--- PROVIDED MATERIAL ---
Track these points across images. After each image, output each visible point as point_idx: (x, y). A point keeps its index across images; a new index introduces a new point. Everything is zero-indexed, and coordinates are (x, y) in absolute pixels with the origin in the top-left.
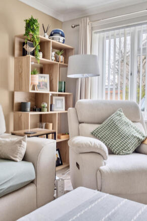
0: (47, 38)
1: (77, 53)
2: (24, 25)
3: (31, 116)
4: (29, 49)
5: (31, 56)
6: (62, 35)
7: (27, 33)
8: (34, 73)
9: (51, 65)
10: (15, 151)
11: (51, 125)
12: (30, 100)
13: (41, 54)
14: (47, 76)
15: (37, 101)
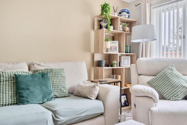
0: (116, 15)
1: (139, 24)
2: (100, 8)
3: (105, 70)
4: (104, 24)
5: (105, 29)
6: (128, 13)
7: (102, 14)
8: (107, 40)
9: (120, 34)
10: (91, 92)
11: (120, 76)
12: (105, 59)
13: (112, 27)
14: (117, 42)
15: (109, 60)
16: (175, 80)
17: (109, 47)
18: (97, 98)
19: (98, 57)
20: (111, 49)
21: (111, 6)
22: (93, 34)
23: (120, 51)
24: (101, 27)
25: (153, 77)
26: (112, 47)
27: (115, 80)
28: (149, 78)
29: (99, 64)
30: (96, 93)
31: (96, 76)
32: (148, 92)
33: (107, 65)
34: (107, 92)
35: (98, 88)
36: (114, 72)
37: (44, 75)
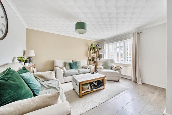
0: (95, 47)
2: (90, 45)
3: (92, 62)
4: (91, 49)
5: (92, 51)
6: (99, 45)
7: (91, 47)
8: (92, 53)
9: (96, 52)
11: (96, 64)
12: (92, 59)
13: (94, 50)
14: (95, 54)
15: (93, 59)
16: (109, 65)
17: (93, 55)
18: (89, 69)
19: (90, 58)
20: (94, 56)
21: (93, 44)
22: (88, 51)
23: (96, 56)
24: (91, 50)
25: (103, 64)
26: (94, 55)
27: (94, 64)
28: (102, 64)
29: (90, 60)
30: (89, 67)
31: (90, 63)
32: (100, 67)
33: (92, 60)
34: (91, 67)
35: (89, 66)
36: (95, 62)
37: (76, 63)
...
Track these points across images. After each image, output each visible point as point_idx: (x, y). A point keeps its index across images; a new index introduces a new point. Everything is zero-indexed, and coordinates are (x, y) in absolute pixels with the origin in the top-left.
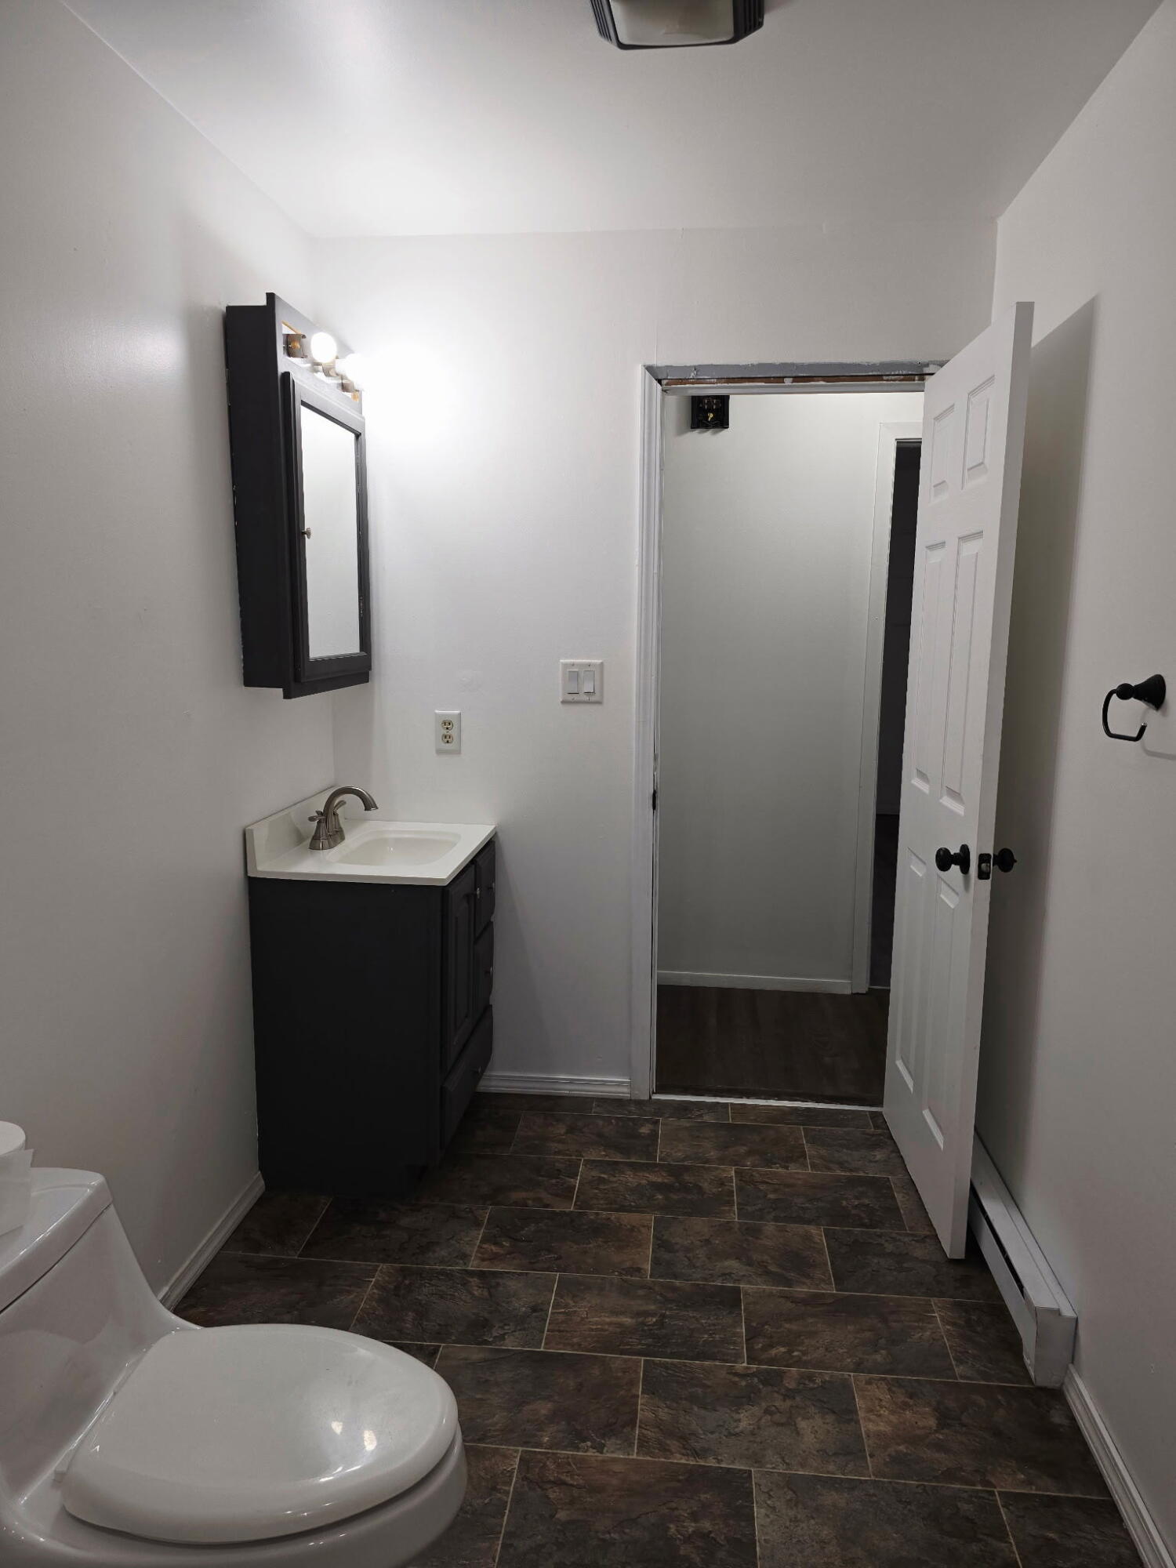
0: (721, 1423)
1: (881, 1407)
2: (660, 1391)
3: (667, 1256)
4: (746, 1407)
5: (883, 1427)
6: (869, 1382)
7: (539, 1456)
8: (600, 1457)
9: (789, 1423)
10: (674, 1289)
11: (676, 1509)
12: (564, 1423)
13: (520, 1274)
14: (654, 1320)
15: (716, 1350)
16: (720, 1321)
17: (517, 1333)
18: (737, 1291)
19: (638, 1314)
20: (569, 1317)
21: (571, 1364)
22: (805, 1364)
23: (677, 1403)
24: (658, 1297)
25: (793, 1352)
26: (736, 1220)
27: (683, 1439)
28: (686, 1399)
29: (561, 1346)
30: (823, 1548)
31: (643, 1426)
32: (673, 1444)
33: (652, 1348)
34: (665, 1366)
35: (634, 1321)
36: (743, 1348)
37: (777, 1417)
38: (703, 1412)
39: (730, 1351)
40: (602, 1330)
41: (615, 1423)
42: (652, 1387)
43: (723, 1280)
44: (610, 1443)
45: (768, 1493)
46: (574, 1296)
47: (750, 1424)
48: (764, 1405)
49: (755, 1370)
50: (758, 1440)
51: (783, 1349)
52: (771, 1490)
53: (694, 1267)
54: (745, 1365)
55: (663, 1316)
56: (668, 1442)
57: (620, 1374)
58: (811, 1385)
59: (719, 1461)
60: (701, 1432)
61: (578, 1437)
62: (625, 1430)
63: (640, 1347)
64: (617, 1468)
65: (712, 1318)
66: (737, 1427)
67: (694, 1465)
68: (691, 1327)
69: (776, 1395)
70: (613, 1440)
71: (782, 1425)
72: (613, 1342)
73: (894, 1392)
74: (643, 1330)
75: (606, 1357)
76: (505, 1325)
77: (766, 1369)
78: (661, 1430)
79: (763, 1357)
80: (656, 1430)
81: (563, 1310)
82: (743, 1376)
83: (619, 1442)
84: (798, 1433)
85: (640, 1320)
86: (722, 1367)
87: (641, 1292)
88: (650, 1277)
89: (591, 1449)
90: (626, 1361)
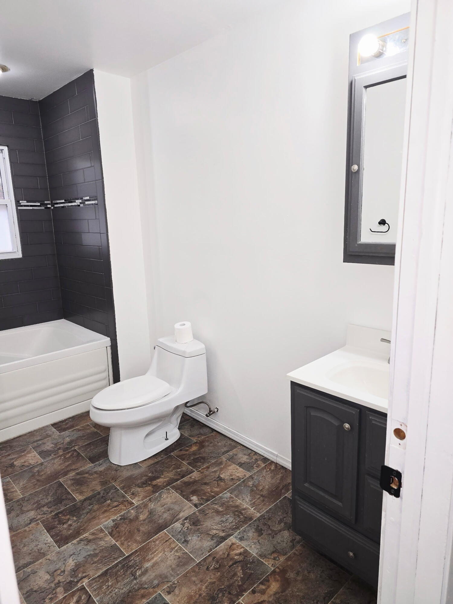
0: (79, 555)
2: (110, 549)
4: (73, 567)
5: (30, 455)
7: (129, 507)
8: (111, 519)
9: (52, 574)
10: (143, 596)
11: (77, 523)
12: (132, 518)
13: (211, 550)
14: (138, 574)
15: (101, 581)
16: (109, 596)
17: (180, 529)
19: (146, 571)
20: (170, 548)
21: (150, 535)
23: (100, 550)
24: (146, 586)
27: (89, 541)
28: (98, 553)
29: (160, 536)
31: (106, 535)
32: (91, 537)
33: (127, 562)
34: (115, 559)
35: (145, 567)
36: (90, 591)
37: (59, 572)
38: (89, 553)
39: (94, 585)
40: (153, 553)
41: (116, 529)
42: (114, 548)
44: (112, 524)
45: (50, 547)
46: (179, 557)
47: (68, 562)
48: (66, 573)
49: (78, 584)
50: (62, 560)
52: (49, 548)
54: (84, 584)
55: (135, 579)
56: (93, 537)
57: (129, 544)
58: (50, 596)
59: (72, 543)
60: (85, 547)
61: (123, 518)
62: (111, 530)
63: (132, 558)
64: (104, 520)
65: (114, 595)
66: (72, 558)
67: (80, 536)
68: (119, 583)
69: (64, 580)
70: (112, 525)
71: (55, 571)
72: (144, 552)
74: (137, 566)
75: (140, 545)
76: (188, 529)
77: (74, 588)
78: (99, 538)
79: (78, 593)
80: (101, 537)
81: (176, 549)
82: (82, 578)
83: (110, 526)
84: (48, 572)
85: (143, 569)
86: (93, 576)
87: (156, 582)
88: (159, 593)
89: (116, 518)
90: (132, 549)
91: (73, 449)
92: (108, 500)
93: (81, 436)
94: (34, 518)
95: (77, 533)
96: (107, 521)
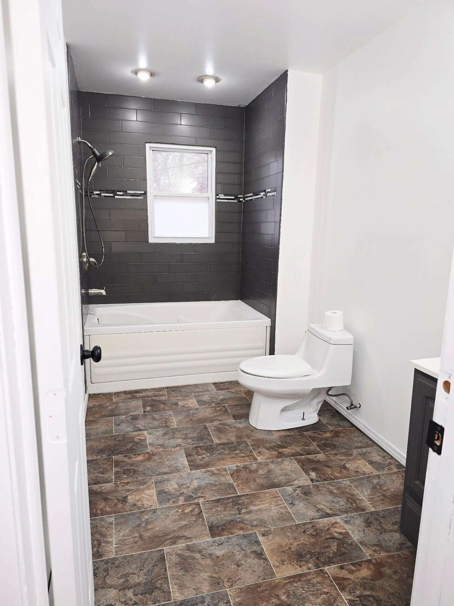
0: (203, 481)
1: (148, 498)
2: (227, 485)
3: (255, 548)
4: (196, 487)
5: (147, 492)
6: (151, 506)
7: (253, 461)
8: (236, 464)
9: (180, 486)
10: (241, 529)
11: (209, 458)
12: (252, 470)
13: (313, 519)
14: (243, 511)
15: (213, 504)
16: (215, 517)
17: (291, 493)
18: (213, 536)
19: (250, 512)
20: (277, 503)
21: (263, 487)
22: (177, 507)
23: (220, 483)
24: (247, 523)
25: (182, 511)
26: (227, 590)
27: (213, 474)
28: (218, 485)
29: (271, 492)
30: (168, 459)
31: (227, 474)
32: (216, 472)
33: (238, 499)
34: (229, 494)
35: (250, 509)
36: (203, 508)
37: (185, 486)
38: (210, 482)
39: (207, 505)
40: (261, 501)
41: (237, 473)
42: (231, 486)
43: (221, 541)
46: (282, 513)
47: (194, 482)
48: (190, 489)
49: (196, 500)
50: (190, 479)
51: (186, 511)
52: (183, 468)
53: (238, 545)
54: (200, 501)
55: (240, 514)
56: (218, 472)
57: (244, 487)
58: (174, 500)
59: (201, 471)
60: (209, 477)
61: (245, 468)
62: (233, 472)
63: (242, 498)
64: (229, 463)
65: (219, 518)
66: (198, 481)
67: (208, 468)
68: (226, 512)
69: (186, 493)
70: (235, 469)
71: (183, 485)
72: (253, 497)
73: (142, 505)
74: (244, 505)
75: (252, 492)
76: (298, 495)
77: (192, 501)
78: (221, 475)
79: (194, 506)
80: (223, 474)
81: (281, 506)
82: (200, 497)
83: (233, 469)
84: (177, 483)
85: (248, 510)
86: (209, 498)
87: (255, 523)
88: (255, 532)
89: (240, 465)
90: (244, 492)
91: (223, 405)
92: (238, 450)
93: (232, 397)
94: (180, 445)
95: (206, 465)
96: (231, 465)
--
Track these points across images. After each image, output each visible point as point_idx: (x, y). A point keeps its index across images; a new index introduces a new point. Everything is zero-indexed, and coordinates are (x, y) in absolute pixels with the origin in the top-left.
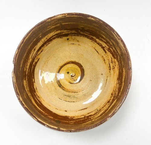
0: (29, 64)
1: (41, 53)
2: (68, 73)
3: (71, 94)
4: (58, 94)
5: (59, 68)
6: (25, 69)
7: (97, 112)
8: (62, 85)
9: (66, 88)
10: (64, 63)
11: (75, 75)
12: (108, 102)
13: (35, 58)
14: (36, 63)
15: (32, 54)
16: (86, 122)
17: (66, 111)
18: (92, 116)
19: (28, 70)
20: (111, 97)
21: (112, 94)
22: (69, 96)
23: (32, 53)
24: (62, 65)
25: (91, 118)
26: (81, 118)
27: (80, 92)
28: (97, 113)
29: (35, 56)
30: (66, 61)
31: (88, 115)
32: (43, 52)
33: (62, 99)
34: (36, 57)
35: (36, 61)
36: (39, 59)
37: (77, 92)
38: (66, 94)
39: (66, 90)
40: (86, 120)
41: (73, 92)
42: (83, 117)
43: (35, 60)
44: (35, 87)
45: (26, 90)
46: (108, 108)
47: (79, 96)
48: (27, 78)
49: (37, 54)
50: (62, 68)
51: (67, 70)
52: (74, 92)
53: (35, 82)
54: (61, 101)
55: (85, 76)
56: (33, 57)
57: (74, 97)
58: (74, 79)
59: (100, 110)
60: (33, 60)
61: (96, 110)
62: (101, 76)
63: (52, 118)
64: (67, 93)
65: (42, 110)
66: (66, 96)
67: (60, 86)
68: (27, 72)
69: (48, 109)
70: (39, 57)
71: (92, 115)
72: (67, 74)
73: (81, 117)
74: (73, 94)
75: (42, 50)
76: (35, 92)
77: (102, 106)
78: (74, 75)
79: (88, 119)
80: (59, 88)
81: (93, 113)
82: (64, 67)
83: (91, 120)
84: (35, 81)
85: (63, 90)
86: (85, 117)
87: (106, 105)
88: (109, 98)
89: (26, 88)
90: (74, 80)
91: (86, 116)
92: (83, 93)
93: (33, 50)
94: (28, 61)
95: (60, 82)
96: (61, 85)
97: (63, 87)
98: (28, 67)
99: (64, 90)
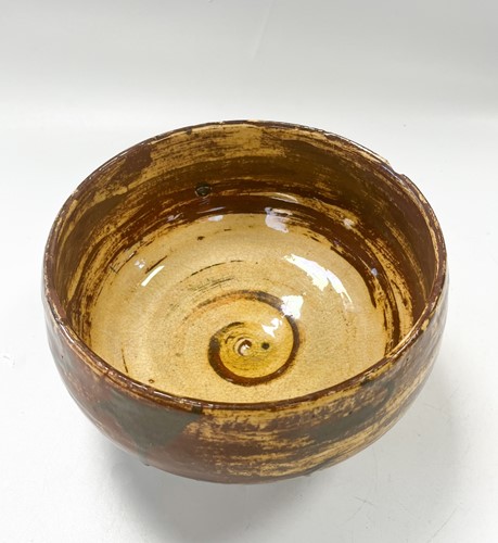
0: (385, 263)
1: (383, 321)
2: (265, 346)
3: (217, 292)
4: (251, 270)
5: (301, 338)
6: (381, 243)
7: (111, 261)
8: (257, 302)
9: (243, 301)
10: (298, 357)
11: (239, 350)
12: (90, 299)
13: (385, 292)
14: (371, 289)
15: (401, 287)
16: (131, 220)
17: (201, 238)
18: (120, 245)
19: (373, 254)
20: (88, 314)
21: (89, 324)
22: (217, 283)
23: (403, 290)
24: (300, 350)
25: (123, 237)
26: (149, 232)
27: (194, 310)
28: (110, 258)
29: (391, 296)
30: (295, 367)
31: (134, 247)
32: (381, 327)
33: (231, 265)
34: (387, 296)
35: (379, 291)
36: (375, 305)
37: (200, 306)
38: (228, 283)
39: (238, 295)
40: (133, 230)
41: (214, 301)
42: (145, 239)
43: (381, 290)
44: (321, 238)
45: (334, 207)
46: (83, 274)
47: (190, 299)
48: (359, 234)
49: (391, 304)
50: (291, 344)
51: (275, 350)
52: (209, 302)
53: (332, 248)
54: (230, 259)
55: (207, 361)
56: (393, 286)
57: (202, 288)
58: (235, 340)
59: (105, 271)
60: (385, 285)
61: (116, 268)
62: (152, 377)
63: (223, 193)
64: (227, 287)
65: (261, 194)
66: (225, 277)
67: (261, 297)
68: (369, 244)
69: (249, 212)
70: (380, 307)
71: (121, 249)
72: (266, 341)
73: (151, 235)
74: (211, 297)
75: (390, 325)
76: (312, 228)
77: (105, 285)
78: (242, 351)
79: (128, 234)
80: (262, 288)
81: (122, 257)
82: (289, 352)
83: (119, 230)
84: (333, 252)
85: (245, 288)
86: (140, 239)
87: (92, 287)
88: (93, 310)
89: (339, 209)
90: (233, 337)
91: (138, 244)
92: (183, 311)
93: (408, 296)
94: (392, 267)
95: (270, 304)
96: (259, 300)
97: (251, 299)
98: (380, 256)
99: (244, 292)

--- WHAT YOU SHOULD DO ---
When the line with "21: (111, 6)" is reached in the data above, begin copying, and stop after the line with "36: (114, 72)"; copy each line exactly, both ends included.

--- ANSWER TO THIS TASK ---
21: (111, 6)
22: (93, 34)
23: (120, 51)
24: (101, 27)
25: (153, 77)
26: (112, 47)
27: (115, 80)
28: (149, 78)
29: (99, 64)
30: (96, 93)
31: (96, 76)
32: (148, 92)
33: (107, 65)
34: (107, 92)
35: (98, 88)
36: (114, 72)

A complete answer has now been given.